RAW DATA>
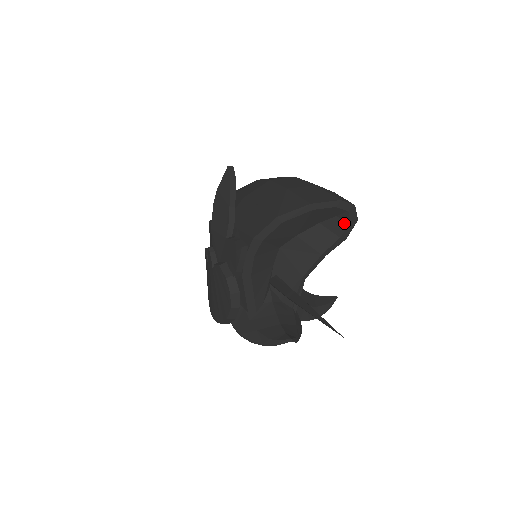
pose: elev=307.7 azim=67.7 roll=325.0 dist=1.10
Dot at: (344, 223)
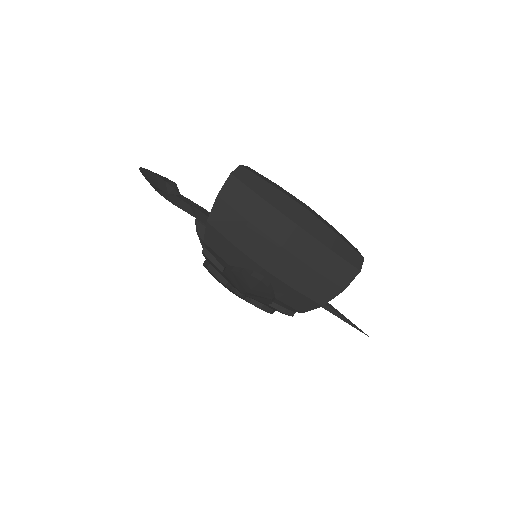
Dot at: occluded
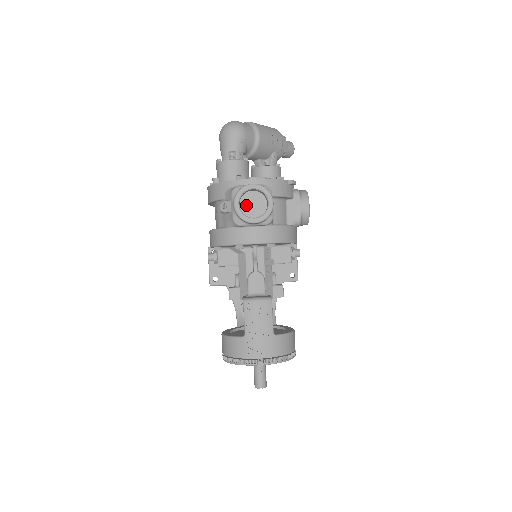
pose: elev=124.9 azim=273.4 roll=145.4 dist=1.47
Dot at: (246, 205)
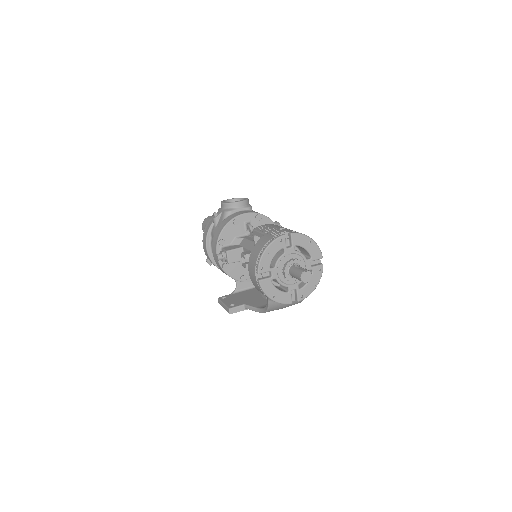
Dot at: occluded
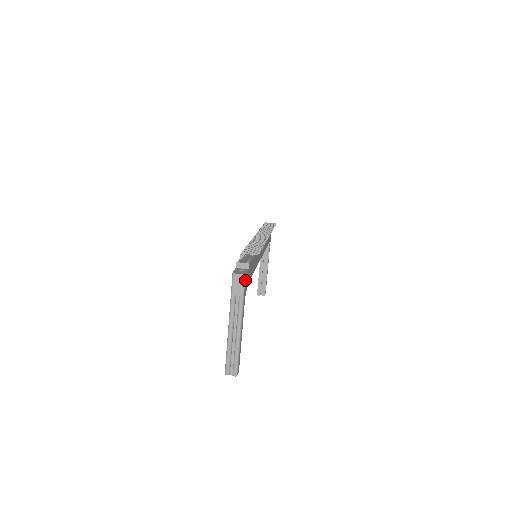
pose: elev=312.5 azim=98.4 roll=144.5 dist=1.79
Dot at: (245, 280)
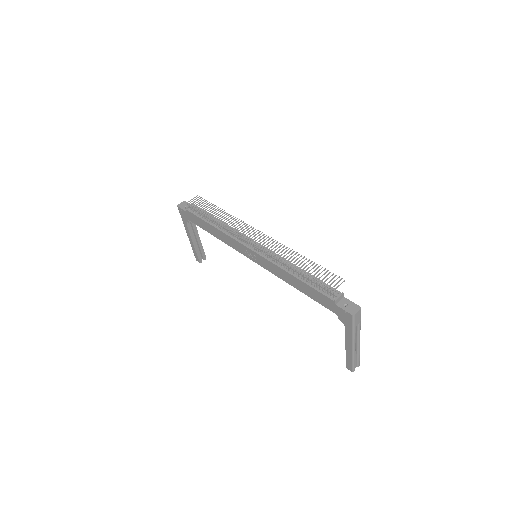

WHAT THE TASK REQUIRES>
Identify each line in the rows above that contains the string "azim", copying every such line in full. Treat the match as case-sensitive.

EXERCISE ANSWER>
pose: elev=307.7 azim=67.7 roll=325.0 dist=1.10
pose: elev=124.9 azim=273.4 roll=145.4 dist=1.47
pose: elev=312.5 azim=98.4 roll=144.5 dist=1.79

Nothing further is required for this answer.